Je le remercie vigoureusement de l’honneur que son épouse et lui-même firent à la France en venant perpétrer leur premier coït à l’ombre de Notre-Dame.
— On était dans un petit hôtel près de la gare de Lyon, continue le brave homme ; c’était pas cher mais y avait des punaises.
— On en fait l’élevage dans ce quartier, admets-je. Vous m’auriez demandé, je vous aurais conseillé la Goutte-d’Or, là-bas, ce sont les cafards.
— Ce sera pour la prochaine fois, rétorque mon accueilleur en décrochant son téléphone.
Il m’annonce. Puis se lève :
— C’est en ordre, venez avec moi !
On dédale dans des couloirs. Les personnes que nous rencontrons arborent des mines de circonstance ; on sent que le Service est en deuil.
Après quelques méandres, le voyagedenoceur parisien sonne à une porte matelassée. Un déclic s’opère et la porte s’entrouvre. Je pénètre alors dans un bureau qui détonne avec le reste des bâtiments car il est très moderne : murs blancs, larges baies, meubles design. Il y a même un énorme bouquet artistement composé sur une table basse.

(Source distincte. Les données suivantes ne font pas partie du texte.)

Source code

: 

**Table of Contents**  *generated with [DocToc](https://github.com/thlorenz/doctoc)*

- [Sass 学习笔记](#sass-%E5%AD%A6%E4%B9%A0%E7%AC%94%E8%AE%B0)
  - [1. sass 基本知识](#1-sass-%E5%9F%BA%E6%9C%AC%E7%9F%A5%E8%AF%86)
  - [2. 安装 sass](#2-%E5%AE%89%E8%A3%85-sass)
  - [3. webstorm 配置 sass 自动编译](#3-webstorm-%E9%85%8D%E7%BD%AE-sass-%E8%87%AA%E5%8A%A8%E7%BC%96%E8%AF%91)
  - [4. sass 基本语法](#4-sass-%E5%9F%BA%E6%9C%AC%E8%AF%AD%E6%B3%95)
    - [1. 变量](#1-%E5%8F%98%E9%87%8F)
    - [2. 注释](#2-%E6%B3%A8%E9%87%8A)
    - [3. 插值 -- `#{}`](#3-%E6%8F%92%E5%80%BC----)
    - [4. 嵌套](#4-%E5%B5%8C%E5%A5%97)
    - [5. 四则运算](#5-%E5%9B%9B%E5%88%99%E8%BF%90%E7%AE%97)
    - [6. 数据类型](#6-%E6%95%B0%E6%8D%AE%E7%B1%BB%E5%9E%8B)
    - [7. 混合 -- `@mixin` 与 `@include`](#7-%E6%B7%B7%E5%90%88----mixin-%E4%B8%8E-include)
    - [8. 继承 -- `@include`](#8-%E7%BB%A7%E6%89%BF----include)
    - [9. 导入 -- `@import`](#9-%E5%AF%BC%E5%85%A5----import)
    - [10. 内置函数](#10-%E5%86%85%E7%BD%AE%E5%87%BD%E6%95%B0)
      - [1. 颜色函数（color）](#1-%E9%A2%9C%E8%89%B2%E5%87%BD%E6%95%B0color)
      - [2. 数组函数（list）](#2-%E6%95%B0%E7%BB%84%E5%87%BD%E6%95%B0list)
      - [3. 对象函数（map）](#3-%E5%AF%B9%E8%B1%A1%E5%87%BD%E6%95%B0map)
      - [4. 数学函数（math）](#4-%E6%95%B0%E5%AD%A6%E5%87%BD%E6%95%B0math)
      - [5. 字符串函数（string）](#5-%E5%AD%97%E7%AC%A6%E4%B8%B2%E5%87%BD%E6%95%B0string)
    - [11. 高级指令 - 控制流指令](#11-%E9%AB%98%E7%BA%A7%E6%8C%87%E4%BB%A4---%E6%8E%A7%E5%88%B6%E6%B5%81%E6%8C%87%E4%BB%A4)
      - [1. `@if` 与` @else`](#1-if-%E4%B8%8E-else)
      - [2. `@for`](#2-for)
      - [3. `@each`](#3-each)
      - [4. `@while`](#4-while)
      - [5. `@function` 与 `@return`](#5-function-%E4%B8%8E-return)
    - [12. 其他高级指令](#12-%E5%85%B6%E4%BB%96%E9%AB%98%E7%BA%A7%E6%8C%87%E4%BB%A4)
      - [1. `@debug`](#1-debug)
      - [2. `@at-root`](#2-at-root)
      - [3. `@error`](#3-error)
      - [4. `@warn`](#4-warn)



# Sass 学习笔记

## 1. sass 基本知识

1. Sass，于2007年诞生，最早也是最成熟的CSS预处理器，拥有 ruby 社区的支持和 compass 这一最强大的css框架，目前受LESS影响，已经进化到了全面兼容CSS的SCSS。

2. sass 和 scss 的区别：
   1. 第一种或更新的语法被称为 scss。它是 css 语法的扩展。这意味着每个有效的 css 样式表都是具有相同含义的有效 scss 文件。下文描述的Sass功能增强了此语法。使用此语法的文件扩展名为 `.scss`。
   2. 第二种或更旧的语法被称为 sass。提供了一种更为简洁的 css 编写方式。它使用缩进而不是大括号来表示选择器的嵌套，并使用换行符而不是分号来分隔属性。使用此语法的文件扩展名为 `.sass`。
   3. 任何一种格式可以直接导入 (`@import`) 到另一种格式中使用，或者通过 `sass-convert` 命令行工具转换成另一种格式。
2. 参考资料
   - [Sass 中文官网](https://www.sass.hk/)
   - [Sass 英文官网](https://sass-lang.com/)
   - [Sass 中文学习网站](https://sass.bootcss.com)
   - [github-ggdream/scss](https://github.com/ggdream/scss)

Une dame vêtue d’un tailleur gris d’une cinquantaine d’années (elle, elle paraît un peu plus), quitte le bureau où elle travaillait pour venir à moi. Regard bleu clair, direct, et qui te mate la France au fond des yeux en deux coups d’écuyère à Pau ; cette personne donne une forte impression d’énergie et de sagacité. Je note qu’elle a l’expression douloureuse des femmes qu’un deuil frappe durement mais qui ont à cœur de faire bonne figure. Je m’incline, elle me tend la main.
— Je suppose, dis-je, que la brutale disparition du colonel doit vous affecter beaucoup ?

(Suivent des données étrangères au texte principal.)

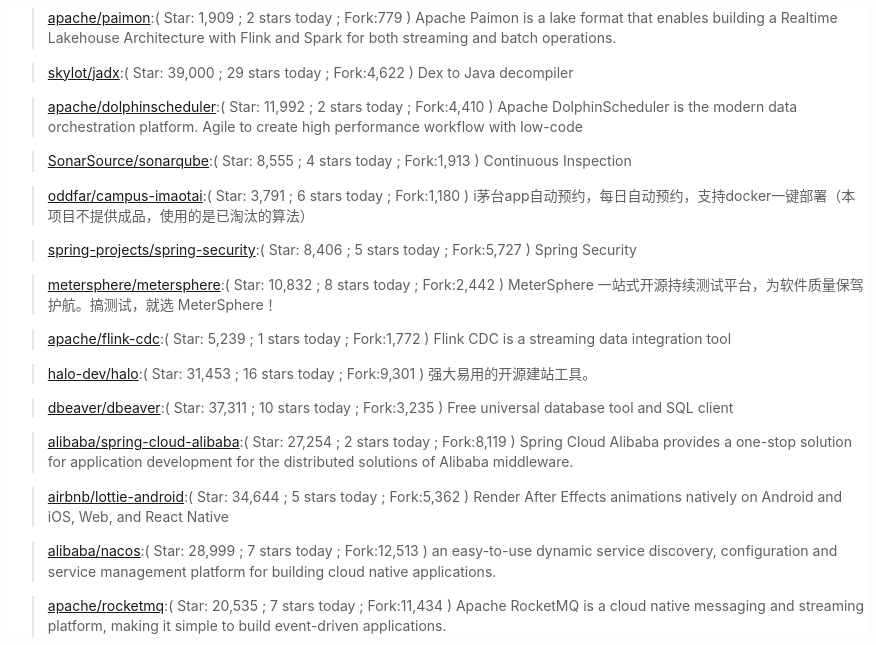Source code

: > [apache/paimon](https://github.com/apache/paimon):( Star: 1,909 ; 2 stars today ; Fork:779 ) 
 > Apache Paimon is a lake format that enables building a Realtime Lakehouse Architecture with Flink and Spark for both streaming and batch operations.

> [skylot/jadx](https://github.com/skylot/jadx):( Star: 39,000 ; 29 stars today ; Fork:4,622 ) 
 > Dex to Java decompiler

> [apache/dolphinscheduler](https://github.com/apache/dolphinscheduler):( Star: 11,992 ; 2 stars today ; Fork:4,410 ) 
 > Apache DolphinScheduler is the modern data orchestration platform. Agile to create high performance workflow with low-code

> [SonarSource/sonarqube](https://github.com/SonarSource/sonarqube):( Star: 8,555 ; 4 stars today ; Fork:1,913 ) 
 > Continuous Inspection

> [oddfar/campus-imaotai](https://github.com/oddfar/campus-imaotai):( Star: 3,791 ; 6 stars today ; Fork:1,180 ) 
 > i茅台app自动预约，每日自动预约，支持docker一键部署（本项目不提供成品，使用的是已淘汰的算法）

> [spring-projects/spring-security](https://github.com/spring-projects/spring-security):( Star: 8,406 ; 5 stars today ; Fork:5,727 ) 
 > Spring Security

> [metersphere/metersphere](https://github.com/metersphere/metersphere):( Star: 10,832 ; 8 stars today ; Fork:2,442 ) 
 > MeterSphere 一站式开源持续测试平台，为软件质量保驾护航。搞测试，就选 MeterSphere！

> [apache/flink-cdc](https://github.com/apache/flink-cdc):( Star: 5,239 ; 1 stars today ; Fork:1,772 ) 
 > Flink CDC is a streaming data integration tool

> [halo-dev/halo](https://github.com/halo-dev/halo):( Star: 31,453 ; 16 stars today ; Fork:9,301 ) 
 > 强大易用的开源建站工具。

> [dbeaver/dbeaver](https://github.com/dbeaver/dbeaver):( Star: 37,311 ; 10 stars today ; Fork:3,235 ) 
 > Free universal database tool and SQL client

> [alibaba/spring-cloud-alibaba](https://github.com/alibaba/spring-cloud-alibaba):( Star: 27,254 ; 2 stars today ; Fork:8,119 ) 
 > Spring Cloud Alibaba provides a one-stop solution for application development for the distributed solutions of Alibaba middleware.

> [airbnb/lottie-android](https://github.com/airbnb/lottie-android):( Star: 34,644 ; 5 stars today ; Fork:5,362 ) 
 > Render After Effects animations natively on Android and iOS, Web, and React Native

> [alibaba/nacos](https://github.com/alibaba/nacos):( Star: 28,999 ; 7 stars today ; Fork:12,513 ) 
 > an easy-to-use dynamic service discovery, configuration and service management platform for building cloud native applications.

> [apache/rocketmq](https://github.com/apache/rocketmq):( Star: 20,535 ; 7 stars today ; Fork:11,434 ) 
 > Apache RocketMQ is a cloud native messaging and streaming platform, making it simple to build event-driven applications.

— C’était un homme tout à fait exceptionnel, répond Mlle … (attends que je ressorte mon papier) Chtockmurtcher.
Mais, voulant me signifier qu’elle n’entend pas qu’on dérape dans l’oraison funèbre de salon, elle demande :
— Que puis-je pour vous, monsieur le commissaire ?
— Vous êtes, enfin vous étiez, la plus proche collaboratrice du colonel, m’a-t-on assuré ?
— Je pense qu’on peut dire cela de toutes les secrétaires qui ont passé vingt-cinq ans avec leur patron.
— Probablement, admets-je avec une voix au sirop d’orgeat dans laquelle tu as laissé tomber un peu d’extrait d’angustura. Le colonel Müller a été abattu hier au soir, alors qu’il quittait son domicile, aux environs de vingt-deux heures trente. Un tueur le guettait au volant d’une Mercedes sombre stationnée face à sa maison et l’a descendu d’une seule balle dans la tête, tirée par un fusil à lunette infrarouge. Boulot de grand professionnel.